→ **What is needed**
Only the pictures are to be omitted; everything else in the listing must be reproduced exactly.
------ Information given
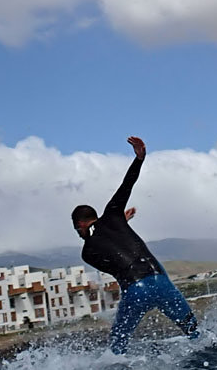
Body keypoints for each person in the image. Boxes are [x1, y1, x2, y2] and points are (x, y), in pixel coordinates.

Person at [72, 136, 199, 354]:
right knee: (193, 332)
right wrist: (139, 158)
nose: (79, 234)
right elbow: (126, 185)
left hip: (135, 290)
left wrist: (118, 225)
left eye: (78, 230)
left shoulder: (87, 252)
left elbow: (114, 262)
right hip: (161, 281)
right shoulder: (113, 214)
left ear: (81, 224)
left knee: (117, 347)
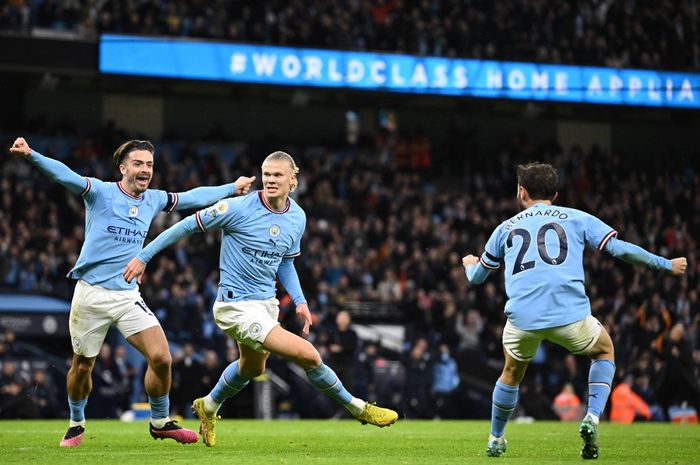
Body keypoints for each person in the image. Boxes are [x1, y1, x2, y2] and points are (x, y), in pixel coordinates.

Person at [123, 150, 398, 447]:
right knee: (308, 354)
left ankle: (209, 406)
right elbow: (187, 225)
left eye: (277, 175)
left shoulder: (297, 217)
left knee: (253, 368)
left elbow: (286, 262)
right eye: (266, 174)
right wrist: (144, 256)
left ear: (293, 179)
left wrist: (301, 301)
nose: (270, 180)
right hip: (235, 306)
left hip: (266, 305)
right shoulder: (237, 208)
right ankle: (358, 408)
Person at [8, 137, 255, 447]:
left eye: (149, 164)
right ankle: (76, 423)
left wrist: (231, 187)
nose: (145, 169)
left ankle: (159, 422)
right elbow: (65, 175)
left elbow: (191, 197)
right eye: (138, 163)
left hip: (126, 296)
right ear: (122, 168)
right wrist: (32, 155)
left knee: (162, 357)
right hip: (91, 295)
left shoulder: (152, 199)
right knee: (83, 366)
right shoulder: (100, 192)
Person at [461, 162, 687, 459]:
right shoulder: (577, 218)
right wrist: (665, 264)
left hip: (522, 318)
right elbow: (619, 249)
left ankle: (495, 438)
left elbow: (477, 278)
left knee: (511, 373)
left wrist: (468, 263)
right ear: (554, 193)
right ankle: (592, 417)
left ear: (521, 191)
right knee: (604, 351)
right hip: (570, 315)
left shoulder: (505, 228)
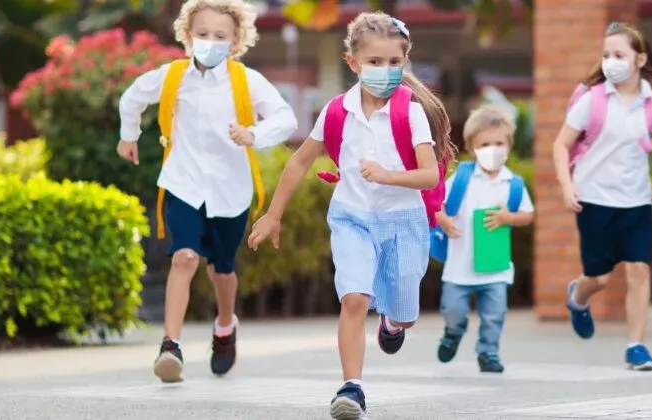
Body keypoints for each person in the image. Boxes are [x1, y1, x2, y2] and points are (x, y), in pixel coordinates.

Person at [247, 11, 454, 420]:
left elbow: (430, 174)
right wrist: (273, 214)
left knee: (404, 314)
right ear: (353, 63)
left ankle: (393, 324)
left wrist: (388, 175)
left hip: (403, 222)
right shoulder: (337, 111)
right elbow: (300, 162)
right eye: (375, 63)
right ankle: (352, 389)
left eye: (394, 63)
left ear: (404, 62)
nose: (385, 71)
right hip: (352, 217)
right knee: (354, 298)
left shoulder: (409, 112)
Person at [116, 0, 298, 383]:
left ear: (235, 42)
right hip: (183, 183)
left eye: (220, 36)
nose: (210, 42)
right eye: (202, 35)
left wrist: (254, 135)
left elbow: (286, 118)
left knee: (221, 269)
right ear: (188, 36)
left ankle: (225, 326)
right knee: (184, 258)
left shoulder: (246, 80)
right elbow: (133, 96)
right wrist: (127, 136)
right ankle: (171, 346)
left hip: (230, 191)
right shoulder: (172, 76)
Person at [551, 22, 652, 371]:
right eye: (607, 55)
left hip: (636, 202)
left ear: (639, 59)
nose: (611, 61)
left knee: (639, 270)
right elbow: (561, 144)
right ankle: (578, 299)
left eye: (619, 54)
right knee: (600, 278)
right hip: (593, 200)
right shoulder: (593, 100)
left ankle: (636, 346)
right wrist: (567, 186)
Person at [435, 105, 534, 373]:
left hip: (496, 266)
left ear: (509, 145)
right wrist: (443, 220)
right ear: (471, 147)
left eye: (499, 143)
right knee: (453, 310)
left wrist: (509, 218)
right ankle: (453, 333)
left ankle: (488, 352)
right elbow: (436, 203)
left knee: (495, 314)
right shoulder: (462, 178)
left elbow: (528, 214)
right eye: (485, 143)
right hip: (459, 265)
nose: (493, 149)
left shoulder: (513, 183)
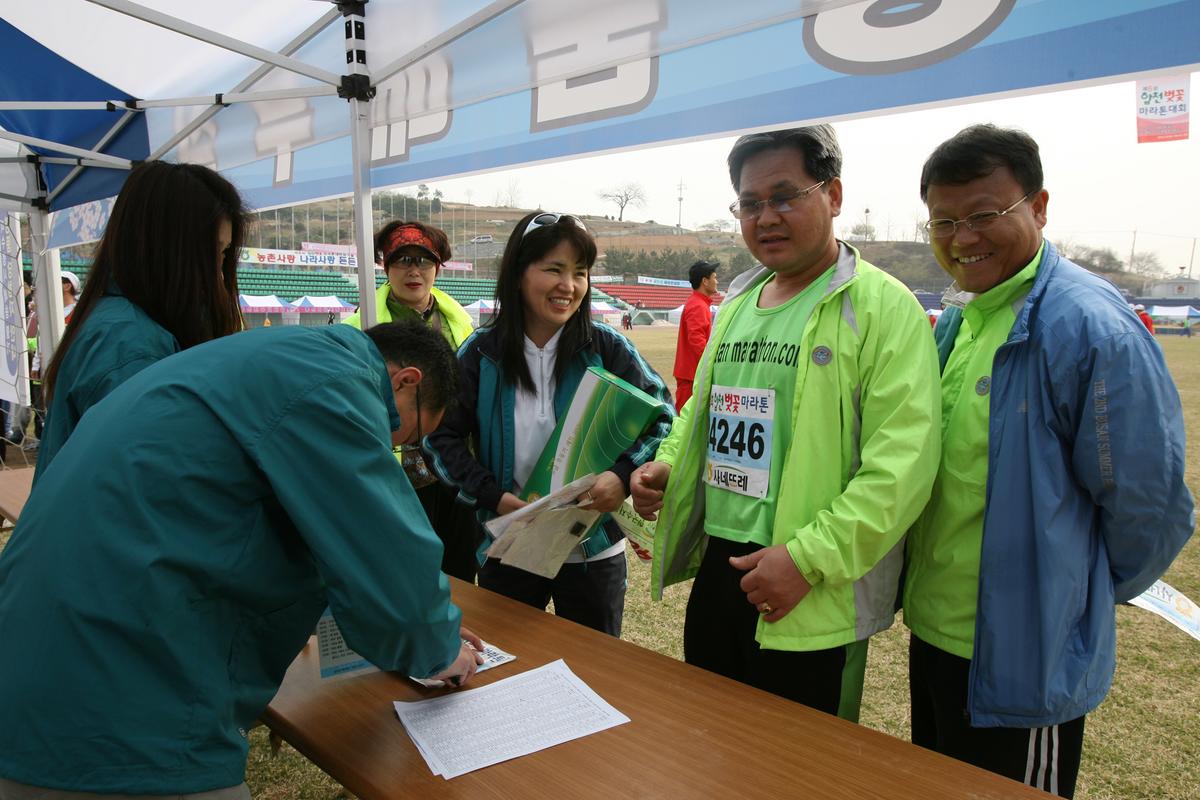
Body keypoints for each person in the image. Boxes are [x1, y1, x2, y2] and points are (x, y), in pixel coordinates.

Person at [0, 320, 483, 798]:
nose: (396, 445)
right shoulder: (337, 382)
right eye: (407, 432)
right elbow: (387, 556)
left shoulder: (273, 356)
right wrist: (438, 648)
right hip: (120, 703)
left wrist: (419, 628)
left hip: (39, 664)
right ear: (406, 381)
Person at [903, 124, 1193, 798]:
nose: (962, 238)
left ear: (1039, 207)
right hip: (937, 634)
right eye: (943, 221)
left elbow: (1149, 508)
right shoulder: (963, 317)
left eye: (985, 215)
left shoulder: (1089, 327)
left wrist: (1071, 596)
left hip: (1025, 653)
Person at [631, 125, 940, 721]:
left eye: (784, 195)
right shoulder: (739, 305)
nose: (765, 216)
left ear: (834, 195)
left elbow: (903, 465)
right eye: (750, 203)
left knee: (799, 770)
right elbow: (705, 407)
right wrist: (670, 460)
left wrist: (804, 561)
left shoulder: (881, 307)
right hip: (722, 571)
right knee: (712, 750)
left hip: (810, 584)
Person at [425, 211, 673, 637]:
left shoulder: (607, 346)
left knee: (597, 675)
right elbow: (439, 438)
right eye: (554, 270)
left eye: (580, 272)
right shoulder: (481, 353)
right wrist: (496, 498)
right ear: (519, 272)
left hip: (593, 549)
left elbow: (663, 416)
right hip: (511, 546)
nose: (569, 286)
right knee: (509, 668)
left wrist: (621, 475)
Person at [34, 160, 245, 482]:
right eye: (214, 252)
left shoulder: (118, 322)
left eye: (225, 253)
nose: (218, 272)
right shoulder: (130, 344)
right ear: (167, 250)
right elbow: (160, 484)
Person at [345, 220, 478, 580]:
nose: (413, 270)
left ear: (437, 267)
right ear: (386, 266)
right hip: (398, 473)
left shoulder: (463, 324)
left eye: (423, 260)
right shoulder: (358, 328)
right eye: (402, 260)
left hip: (457, 466)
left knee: (462, 564)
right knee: (408, 568)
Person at [672, 259, 719, 411]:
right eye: (714, 277)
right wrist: (711, 364)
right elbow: (697, 340)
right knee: (687, 425)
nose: (717, 281)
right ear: (705, 281)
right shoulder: (698, 305)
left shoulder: (699, 303)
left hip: (692, 376)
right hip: (692, 377)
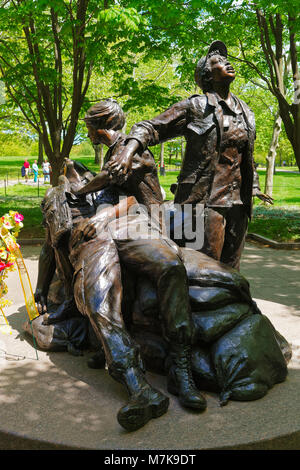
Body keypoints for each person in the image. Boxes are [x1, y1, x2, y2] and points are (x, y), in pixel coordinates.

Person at [36, 99, 207, 432]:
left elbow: (112, 183)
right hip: (113, 226)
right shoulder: (111, 152)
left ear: (99, 128)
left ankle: (180, 366)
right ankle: (108, 346)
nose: (87, 133)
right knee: (104, 283)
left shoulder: (132, 149)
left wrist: (80, 190)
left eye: (88, 127)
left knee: (170, 265)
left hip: (143, 222)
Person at [108, 40, 272, 270]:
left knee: (232, 268)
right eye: (218, 61)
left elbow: (247, 155)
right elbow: (149, 127)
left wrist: (253, 186)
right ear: (207, 75)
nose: (227, 62)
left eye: (227, 59)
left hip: (239, 201)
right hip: (205, 199)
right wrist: (126, 153)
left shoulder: (246, 111)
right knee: (207, 265)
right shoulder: (195, 107)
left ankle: (237, 305)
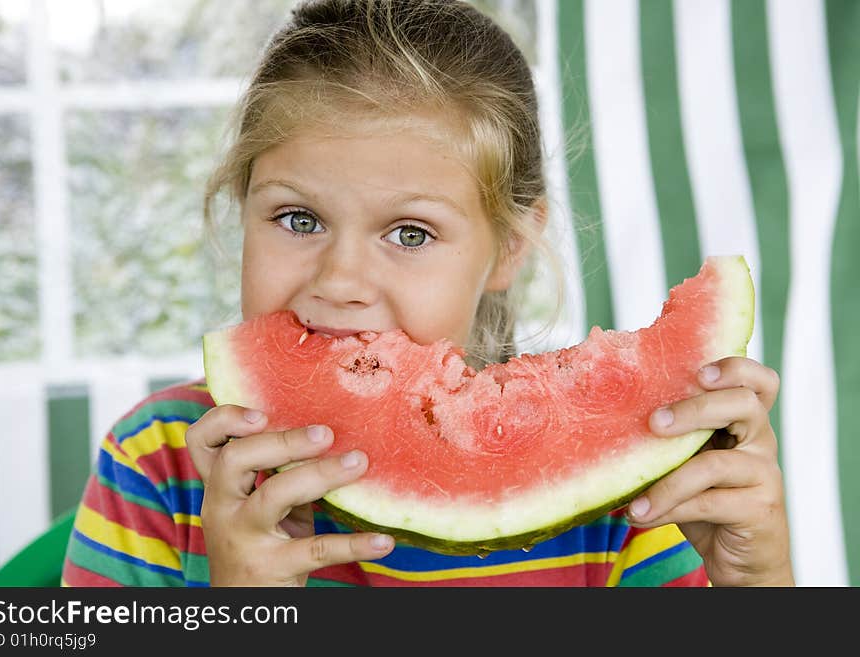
------------
→ **Answer section**
Body keypoints for each person in the image. Boxes are [x1, y1, x2, y2] and points are (x, y), in pixel coordinates.

Person at [72, 136, 199, 354]:
right knee: (193, 332)
right wrist: (139, 158)
nose: (79, 234)
right elbow: (126, 185)
left hip: (135, 290)
left wrist: (118, 225)
left eye: (78, 230)
left shoulder: (87, 252)
left elbow: (114, 262)
right hip: (161, 281)
right shoulder: (113, 214)
left ear: (81, 224)
left knee: (117, 347)
Body keypoints for each person in the image. Boxes are [x1, y1, x2, y2] and points are (x, y), in pixel coordinates.

Person at [123, 150, 398, 447]:
right knee: (308, 354)
left ankle: (209, 406)
right elbow: (187, 225)
left eye: (277, 175)
left shoulder: (297, 217)
left knee: (253, 368)
left elbow: (286, 262)
right eye: (266, 174)
right wrist: (144, 256)
left ear: (293, 179)
left wrist: (301, 301)
nose: (270, 180)
right hip: (235, 306)
left hip: (266, 305)
right shoulder: (237, 208)
right ankle: (358, 408)
Person at [8, 137, 255, 447]:
left eye: (149, 164)
right ankle: (76, 423)
left wrist: (231, 187)
nose: (145, 169)
left ankle: (159, 422)
right elbow: (65, 175)
left elbow: (191, 197)
right eye: (138, 163)
left hip: (126, 296)
right ear: (122, 168)
right wrist: (32, 155)
left knee: (162, 357)
right hip: (91, 295)
left shoulder: (152, 199)
right knee: (83, 366)
right shoulder: (100, 192)
Person at [461, 162, 687, 459]:
right shoulder: (577, 218)
right wrist: (665, 264)
left hip: (522, 318)
right elbow: (619, 249)
left ankle: (495, 438)
left elbow: (477, 278)
left knee: (511, 373)
left wrist: (468, 263)
right ear: (554, 193)
right ankle: (592, 417)
left ear: (521, 191)
right knee: (604, 351)
right hip: (570, 315)
left shoulder: (505, 228)
Body keypoints for each person in the image. Boxes are [x1, y1, x2, y2] and points are (x, y), in pixel coordinates.

Person at [247, 11, 454, 420]:
left elbow: (430, 174)
right wrist: (273, 214)
left knee: (404, 314)
right ear: (353, 63)
left ankle: (393, 324)
left wrist: (388, 175)
left hip: (403, 222)
right shoulder: (337, 111)
right elbow: (300, 162)
right eye: (375, 63)
right ankle: (352, 389)
left eye: (394, 63)
left ear: (404, 62)
nose: (385, 71)
right hip: (352, 217)
right knee: (354, 298)
left shoulder: (409, 112)
Person at [116, 0, 298, 383]:
left ear: (235, 42)
right hip: (183, 183)
left eye: (220, 36)
nose: (210, 42)
right eye: (202, 35)
left wrist: (254, 135)
left elbow: (286, 118)
left knee: (221, 269)
right ear: (188, 36)
left ankle: (225, 326)
right knee: (184, 258)
left shoulder: (246, 80)
right elbow: (133, 96)
right wrist: (127, 136)
right ankle: (171, 346)
left hip: (230, 191)
right shoulder: (172, 76)
Person at [551, 22, 652, 371]:
right eye: (607, 55)
left hip: (636, 202)
left ear: (639, 59)
nose: (611, 61)
left knee: (639, 270)
right elbow: (561, 144)
right ankle: (578, 299)
left eye: (619, 54)
right knee: (600, 278)
right hip: (593, 200)
right shoulder: (593, 100)
left ankle: (636, 346)
right wrist: (567, 186)
Person at [435, 105, 534, 373]:
left hip: (496, 266)
left ear: (509, 145)
right wrist: (443, 220)
right ear: (471, 147)
left eye: (499, 143)
right knee: (453, 310)
left wrist: (509, 218)
right ankle: (453, 333)
left ankle: (488, 352)
right elbow: (436, 203)
left knee: (495, 314)
right shoulder: (462, 178)
left elbow: (528, 214)
right eye: (485, 143)
right hip: (459, 265)
nose: (493, 149)
left shoulder: (513, 183)
Body keypoints for each person in the image. Boxes are [x1, y1, x2, y2] and points are (x, y), in pixel coordinates.

Person at [0, 320, 483, 798]:
nose: (396, 445)
right shoulder: (337, 382)
right eye: (407, 432)
right elbow: (387, 556)
left shoulder: (273, 356)
right wrist: (438, 648)
right hip: (120, 703)
left wrist: (419, 628)
left hip: (39, 664)
right ear: (406, 381)
Person at [903, 124, 1193, 798]:
nose: (962, 238)
left ear: (1039, 207)
right hip: (937, 634)
right eye: (943, 221)
left elbow: (1149, 508)
right shoulder: (963, 317)
left eye: (985, 215)
left shoulder: (1089, 327)
left wrist: (1071, 596)
left hip: (1025, 653)
Person at [631, 125, 940, 721]:
left eye: (784, 195)
right shoulder: (739, 305)
nose: (765, 216)
left ear: (834, 195)
left elbow: (903, 465)
right eye: (750, 203)
left knee: (799, 770)
right elbow: (705, 407)
right wrist: (670, 460)
left wrist: (804, 561)
left shoulder: (881, 307)
right hip: (722, 571)
right knee: (712, 750)
left hip: (810, 584)
Person at [425, 211, 673, 637]:
left shoulder: (607, 346)
left knee: (597, 675)
right elbow: (439, 438)
right eye: (554, 270)
left eye: (580, 272)
right shoulder: (481, 353)
right wrist: (496, 498)
right ear: (519, 272)
left hip: (593, 549)
left elbow: (663, 416)
right hip: (511, 546)
nose: (569, 286)
right knee: (509, 668)
left wrist: (621, 475)
Person at [34, 160, 245, 482]:
right eye: (214, 252)
left shoulder: (118, 322)
left eye: (225, 253)
nose: (218, 272)
right shoulder: (130, 344)
right ear: (167, 250)
right elbow: (160, 484)
Person at [345, 220, 478, 580]:
nose: (413, 270)
left ear: (437, 267)
right ear: (386, 266)
right hip: (398, 473)
left shoulder: (463, 324)
left eye: (423, 260)
right shoulder: (358, 328)
right eye: (402, 260)
left hip: (457, 466)
left knee: (462, 564)
right knee: (408, 568)
Person at [672, 259, 719, 411]:
right eye: (714, 277)
right wrist: (711, 364)
right elbow: (697, 340)
right knee: (687, 425)
nose: (717, 281)
right ear: (705, 281)
right shoulder: (698, 305)
left shoulder: (699, 303)
left hip: (692, 376)
right hip: (692, 377)
Body keypoints for each person in the image. Boxes are [x1, y1, x2, y2] and points are (x, y), in pixel coordinates.

Person at [36, 99, 207, 432]:
left elbow: (112, 183)
right hip: (113, 226)
right shoulder: (111, 152)
left ear: (99, 128)
left ankle: (180, 366)
right ankle: (108, 346)
nose: (87, 133)
right knee: (104, 283)
left shoulder: (132, 149)
left wrist: (80, 190)
left eye: (88, 127)
left knee: (170, 265)
left hip: (143, 222)
Person at [108, 40, 272, 270]:
left knee: (232, 268)
right eye: (218, 61)
left elbow: (247, 155)
right elbow: (149, 127)
left wrist: (253, 186)
right ear: (207, 75)
nose: (227, 62)
left eye: (227, 59)
left hip: (239, 201)
right hip: (205, 199)
right wrist: (126, 153)
left shoulder: (246, 111)
right knee: (207, 265)
right shoulder: (195, 107)
left ankle: (237, 305)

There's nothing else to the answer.